Sunday, 16 August 2009

Armour is not enough

With awful symmetry, both the 150th and the 200th soldier to be killed as a result of fighting in Afghanistan were from the 2nd Battalion, the Royal Welsh Regiment.

Both deaths were also recorded on the 16th, one on 16 March, the other today, 16 August – although the actual incidents that gave rise to their deaths were on the 14th and 13th days of the respective months. The latest death brings the toll in the last five months to 51, an average of a fraction over ten per month. Both were killed by IEDs and both were operating in the Musa Qala district at the time.

There, the similarities end. The first of the pair to die, L/Cpl Christopher Harkett, was at the start of his tour, having been in Afghanistan only a week, caught by an IED while on foot patrol. The second soldier, as yet unnamed, was killed while patrolling in a Warrior MICV.

The only journalist so far to impart this last bit of information has been Mick Smith of The Sunday Times, who reports that the vehicle was not penetrated by the blast that caused fatal injuries. The soldier died as a result of injuries sustained by the effect on the vehicle of the shock wave from the blast.

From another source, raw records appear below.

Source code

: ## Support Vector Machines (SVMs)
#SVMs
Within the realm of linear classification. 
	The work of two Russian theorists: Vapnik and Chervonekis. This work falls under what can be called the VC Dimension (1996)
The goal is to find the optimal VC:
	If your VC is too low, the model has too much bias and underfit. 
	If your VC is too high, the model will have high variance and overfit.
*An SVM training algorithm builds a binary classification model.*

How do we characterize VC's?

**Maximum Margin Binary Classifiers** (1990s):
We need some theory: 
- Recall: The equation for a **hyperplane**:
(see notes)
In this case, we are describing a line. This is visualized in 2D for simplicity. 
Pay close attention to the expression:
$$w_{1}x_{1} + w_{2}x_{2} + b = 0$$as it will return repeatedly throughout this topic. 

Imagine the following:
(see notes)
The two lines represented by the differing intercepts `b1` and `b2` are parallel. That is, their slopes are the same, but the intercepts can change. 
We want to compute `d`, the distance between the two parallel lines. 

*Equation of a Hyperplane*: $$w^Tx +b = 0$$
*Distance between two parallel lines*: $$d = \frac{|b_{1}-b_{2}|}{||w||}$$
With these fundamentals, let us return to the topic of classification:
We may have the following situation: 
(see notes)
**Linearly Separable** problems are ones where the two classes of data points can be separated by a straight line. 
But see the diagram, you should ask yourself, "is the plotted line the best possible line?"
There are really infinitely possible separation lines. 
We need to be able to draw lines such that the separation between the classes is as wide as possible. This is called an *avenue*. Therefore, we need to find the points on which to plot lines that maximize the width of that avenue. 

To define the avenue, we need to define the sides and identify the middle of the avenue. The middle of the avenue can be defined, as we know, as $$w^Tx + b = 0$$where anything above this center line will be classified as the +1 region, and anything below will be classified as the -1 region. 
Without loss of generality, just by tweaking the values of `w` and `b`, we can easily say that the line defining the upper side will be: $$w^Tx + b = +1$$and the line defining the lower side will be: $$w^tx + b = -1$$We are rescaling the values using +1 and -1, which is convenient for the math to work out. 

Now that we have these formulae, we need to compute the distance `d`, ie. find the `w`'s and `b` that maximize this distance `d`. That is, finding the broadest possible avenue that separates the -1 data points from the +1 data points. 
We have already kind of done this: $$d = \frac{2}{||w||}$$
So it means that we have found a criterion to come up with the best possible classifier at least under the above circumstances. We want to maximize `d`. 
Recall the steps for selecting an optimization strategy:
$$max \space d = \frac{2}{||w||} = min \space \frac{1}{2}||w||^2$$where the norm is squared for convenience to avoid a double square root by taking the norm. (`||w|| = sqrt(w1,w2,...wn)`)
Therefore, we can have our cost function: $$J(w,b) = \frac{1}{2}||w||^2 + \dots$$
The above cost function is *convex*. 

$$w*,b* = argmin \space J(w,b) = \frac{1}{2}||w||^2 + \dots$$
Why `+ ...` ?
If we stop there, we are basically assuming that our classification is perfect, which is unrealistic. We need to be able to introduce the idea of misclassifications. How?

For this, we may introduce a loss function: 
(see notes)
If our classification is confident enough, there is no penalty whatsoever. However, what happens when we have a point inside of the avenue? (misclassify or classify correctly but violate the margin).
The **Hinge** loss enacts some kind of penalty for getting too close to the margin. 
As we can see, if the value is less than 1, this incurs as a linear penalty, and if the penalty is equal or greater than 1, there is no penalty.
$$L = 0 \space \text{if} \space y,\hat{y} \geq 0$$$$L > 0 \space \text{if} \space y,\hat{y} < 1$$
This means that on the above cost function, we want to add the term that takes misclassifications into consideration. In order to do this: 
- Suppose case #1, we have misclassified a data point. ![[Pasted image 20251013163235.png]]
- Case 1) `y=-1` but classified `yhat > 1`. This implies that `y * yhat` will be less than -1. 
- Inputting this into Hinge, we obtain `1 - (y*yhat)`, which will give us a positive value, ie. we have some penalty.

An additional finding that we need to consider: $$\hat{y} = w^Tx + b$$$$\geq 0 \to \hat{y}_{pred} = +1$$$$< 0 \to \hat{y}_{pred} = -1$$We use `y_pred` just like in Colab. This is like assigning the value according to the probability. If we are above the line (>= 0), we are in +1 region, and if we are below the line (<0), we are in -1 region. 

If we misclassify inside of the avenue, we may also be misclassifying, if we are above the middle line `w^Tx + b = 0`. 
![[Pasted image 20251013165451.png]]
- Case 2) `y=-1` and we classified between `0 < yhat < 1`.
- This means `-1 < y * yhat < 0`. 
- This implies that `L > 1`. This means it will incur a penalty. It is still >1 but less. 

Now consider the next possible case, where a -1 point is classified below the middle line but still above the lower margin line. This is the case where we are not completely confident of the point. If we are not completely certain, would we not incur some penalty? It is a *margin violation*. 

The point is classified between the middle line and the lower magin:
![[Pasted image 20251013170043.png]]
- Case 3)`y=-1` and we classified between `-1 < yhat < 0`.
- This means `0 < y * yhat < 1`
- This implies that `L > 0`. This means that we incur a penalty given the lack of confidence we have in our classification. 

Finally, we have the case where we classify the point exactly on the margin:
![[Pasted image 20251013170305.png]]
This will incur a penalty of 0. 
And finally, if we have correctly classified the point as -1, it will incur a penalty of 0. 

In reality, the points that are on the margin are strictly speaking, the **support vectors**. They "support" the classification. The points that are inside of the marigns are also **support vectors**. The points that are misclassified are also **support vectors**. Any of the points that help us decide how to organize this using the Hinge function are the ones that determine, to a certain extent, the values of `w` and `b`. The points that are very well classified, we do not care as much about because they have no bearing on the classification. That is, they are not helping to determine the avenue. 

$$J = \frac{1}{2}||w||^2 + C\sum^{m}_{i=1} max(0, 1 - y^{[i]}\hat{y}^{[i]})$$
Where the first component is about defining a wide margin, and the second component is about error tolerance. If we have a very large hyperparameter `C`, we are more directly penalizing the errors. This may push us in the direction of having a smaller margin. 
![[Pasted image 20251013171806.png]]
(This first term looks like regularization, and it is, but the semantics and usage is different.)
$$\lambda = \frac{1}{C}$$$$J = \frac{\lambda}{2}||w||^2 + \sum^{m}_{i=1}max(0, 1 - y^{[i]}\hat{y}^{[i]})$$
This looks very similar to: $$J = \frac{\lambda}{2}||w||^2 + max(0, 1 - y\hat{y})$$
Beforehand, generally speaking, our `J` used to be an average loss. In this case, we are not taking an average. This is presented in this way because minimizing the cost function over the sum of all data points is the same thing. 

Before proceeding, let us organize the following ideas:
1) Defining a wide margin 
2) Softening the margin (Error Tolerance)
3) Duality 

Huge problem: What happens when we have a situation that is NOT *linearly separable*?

This is the second soldier to be killed in a Warrior in Afghanistan, the first being Colour Sergeant Krishnabahadur Dura in November 2008. A female soldier was also badly injured. In this case, though, there was understood to be a hull breach.

Since then, additional under-belly armour may have been added but, with a flat base rather than the profiled hull of a purpose-designed blast protected vehicle, the amount of protection afforded would have been minimal, as this incident has shown.

This is not the first time blast effect has been experienced, with a soldier having lost a leg while riding a Mastiff in November 2008. The force of the blast then had been so severe that it had buckled the hull. The Times, however, suggests that more than one soldier may have suffered while riding Mastiffs.

Nevertheless, this is the first time we have seen reported a death arising from blast effect, without a hull breach, in relation to any armoured vehicle. That it should have occurred in a Warrior underlines the limitations of armour, per se and thus emphasises the need for design attributes which will further enhance protection.